15. A global-positioning system (GPS) enabled security token, the token comprising:

one or more memories comprising a list of a plurality of GPS-enabled assets and a set of rules having approved geographical location information for each of the plurality of GPS enabled assets, wherein the approved geographical location information defines at least one physical boundary, perimeter or area of approved usage for each of the plurality of GPS-enabled assets,

wherein the one or memories are communicatively coupled to a processor, the one or more memories comprising computer-readable instructions that, when executed by the processor, cause the system to:

receive, via one of the plurality of GPS-enabled assets a current GPS location for one of the plurality of GPS-enabled assets;

compare the received current GPS location with the set of rules having approved geographical location information for the one of the plurality of GPS enabled assets, wherein the set of rules having approved geographical location information includes rules based at least in part on a proximity of the one of the plurality of GPS-enabled assets to the remaining plurality of GPS-enabled assets;

detect a rule violation; and

perform a predetermined action in response to the detected rule violation.

16. The token of claim 15, wherein performing the predetermined action in response to the detected rule violation comprises the security token being configured to

disable, lock, or wipe clean information contained in the one of the plurality of GPS-enabled assets.

17. The token of claim 15, wherein the one or more memories and the processor are configured to be located inside the GPS-enabled security token.

18. The token of claim 15, wherein the GPS-enabled security token comprises a universal serial bus (USB), a smart badge, a key fob, an access card, or combinations thereof.
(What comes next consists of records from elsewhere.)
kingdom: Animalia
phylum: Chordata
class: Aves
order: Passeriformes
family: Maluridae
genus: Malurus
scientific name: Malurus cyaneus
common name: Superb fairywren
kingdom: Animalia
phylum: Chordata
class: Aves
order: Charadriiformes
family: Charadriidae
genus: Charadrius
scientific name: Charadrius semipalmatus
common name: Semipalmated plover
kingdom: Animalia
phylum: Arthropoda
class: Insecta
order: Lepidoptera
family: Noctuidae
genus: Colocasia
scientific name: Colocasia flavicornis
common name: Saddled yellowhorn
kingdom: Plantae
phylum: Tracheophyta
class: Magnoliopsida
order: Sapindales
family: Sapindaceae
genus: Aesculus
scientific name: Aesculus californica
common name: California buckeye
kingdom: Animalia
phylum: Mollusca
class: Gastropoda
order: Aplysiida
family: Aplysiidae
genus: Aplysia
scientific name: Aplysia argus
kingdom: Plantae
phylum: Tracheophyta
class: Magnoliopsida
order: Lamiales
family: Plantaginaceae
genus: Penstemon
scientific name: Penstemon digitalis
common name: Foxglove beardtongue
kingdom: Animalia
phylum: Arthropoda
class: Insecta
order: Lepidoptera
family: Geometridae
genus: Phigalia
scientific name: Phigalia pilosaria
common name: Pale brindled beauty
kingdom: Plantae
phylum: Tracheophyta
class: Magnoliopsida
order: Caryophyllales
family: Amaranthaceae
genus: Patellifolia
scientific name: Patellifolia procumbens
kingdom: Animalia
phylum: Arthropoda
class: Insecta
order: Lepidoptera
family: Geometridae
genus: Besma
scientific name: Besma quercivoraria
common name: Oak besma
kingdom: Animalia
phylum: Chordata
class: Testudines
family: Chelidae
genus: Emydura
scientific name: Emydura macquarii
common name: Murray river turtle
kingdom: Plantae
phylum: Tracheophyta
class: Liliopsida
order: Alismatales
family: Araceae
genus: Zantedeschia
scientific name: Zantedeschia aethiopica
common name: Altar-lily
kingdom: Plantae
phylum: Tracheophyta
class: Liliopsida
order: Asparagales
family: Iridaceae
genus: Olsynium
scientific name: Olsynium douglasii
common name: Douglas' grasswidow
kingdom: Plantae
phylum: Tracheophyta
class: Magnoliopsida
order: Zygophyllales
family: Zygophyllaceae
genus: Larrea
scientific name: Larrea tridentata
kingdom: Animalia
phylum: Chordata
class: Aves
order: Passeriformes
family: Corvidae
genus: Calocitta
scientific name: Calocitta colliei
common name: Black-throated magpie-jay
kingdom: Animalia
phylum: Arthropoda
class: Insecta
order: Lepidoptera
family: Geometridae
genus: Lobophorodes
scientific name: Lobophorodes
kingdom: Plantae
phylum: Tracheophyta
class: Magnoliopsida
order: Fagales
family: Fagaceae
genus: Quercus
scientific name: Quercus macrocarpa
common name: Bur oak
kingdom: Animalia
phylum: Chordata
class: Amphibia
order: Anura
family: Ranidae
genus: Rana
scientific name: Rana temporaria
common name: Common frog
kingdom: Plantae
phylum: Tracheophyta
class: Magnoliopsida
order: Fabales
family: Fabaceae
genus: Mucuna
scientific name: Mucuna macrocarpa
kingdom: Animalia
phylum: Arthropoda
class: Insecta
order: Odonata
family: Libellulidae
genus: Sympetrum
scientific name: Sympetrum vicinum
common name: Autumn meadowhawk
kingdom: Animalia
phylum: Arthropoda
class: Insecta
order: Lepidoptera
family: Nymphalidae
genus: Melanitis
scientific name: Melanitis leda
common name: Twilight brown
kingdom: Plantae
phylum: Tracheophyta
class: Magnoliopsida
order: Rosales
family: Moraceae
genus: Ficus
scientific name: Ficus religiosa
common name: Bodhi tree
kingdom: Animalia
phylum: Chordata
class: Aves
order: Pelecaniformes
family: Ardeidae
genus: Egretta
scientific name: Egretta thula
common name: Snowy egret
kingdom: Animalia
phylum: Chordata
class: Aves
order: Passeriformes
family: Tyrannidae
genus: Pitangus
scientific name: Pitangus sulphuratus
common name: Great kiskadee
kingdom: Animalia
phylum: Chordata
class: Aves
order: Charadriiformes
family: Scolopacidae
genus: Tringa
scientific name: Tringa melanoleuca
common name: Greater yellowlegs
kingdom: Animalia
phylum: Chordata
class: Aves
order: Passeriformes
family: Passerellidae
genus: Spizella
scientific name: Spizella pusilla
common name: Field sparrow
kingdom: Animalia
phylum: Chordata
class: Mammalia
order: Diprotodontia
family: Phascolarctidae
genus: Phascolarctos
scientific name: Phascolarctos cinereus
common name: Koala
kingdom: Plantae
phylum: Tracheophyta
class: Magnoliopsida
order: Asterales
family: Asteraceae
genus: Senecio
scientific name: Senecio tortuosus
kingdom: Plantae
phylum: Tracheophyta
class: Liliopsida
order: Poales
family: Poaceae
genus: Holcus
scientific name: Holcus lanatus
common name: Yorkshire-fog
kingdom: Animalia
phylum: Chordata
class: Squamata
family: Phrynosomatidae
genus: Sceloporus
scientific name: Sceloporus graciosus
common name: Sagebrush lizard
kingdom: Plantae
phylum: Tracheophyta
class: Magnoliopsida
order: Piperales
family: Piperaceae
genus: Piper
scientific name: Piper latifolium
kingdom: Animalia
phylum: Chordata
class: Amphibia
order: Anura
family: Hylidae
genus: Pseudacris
19. The token of claim 15, wherein the GPS-enabled security token includes a security module configured to allow access to the information contained in the GPS-enabled security token.

20. The token of claim 19, wherein the information contained in the GPS-enabled security token is configured to be wiped clean when a predetermined amount of denies attempting to access the GPS-enabled security token via the security module has been reached.

21. The system (200) of claim 1, wherein the approved geographical location information defines a plurality of physical boundaries, perimeters or areas of approved usage for each of the GPS-enabled plurality of assets.

22. The system (200) of claim 1, wherein the computer-readable instructions that, when executed by the processor, cause the system to provide a historical replay of paths taken by each of the GPS-enabled plurality of assets.

23. The token of claim 15, wherein performing the predetermined action in response to the detected rule violation comprises disabling, locking, or wiping clean information contained in the security token.